Being situated on a north/south peninsula, Broome has water on both sides of the town. On the eastern shore are the waters of Roebuck Bay extending from the Main jetty at Port Drive to Sandy Point, west of Thangoo station. Town Beach is part of the shoreline and is popular with visitors on the eastern end of the town. It is also the site of the famous stairway to the moon where a receding tide and a rising moon combine to create a stunning natural phenomenon. On stairway to the moon nights, a food and craft market is operated on Town Beach.
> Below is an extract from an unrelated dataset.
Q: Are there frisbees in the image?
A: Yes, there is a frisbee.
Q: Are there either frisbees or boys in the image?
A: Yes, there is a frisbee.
Roebuck Bay is of international importance for the millions of migratory waders or shorebirds that use it seasonally on migration through the East Asian - Australasian Flyway from their breeding grounds in northern Asia. They feed on the extensive intertidal mudflats and roost at high tide on the red sand beaches of the Bay. They can be seen in the largest numbers in summer, but many of the younger birds remain throughout the first and second years of their lives. The Broome Bird Observatory on the northern shore of Roebuck Bay was established by Birds Australia, and opened in 1990. The purpose of the observatory is to study the birds, learn how to protect them, and educate the public about them.
Behind the screen at Broome's historic Sun Pictures is the Giant Tides studio and interpretative centre where visitors to the town can learn how Broome's nine meter tides are formed and see the extraordinary "Creatures of the Giant Tides" photo and video collection.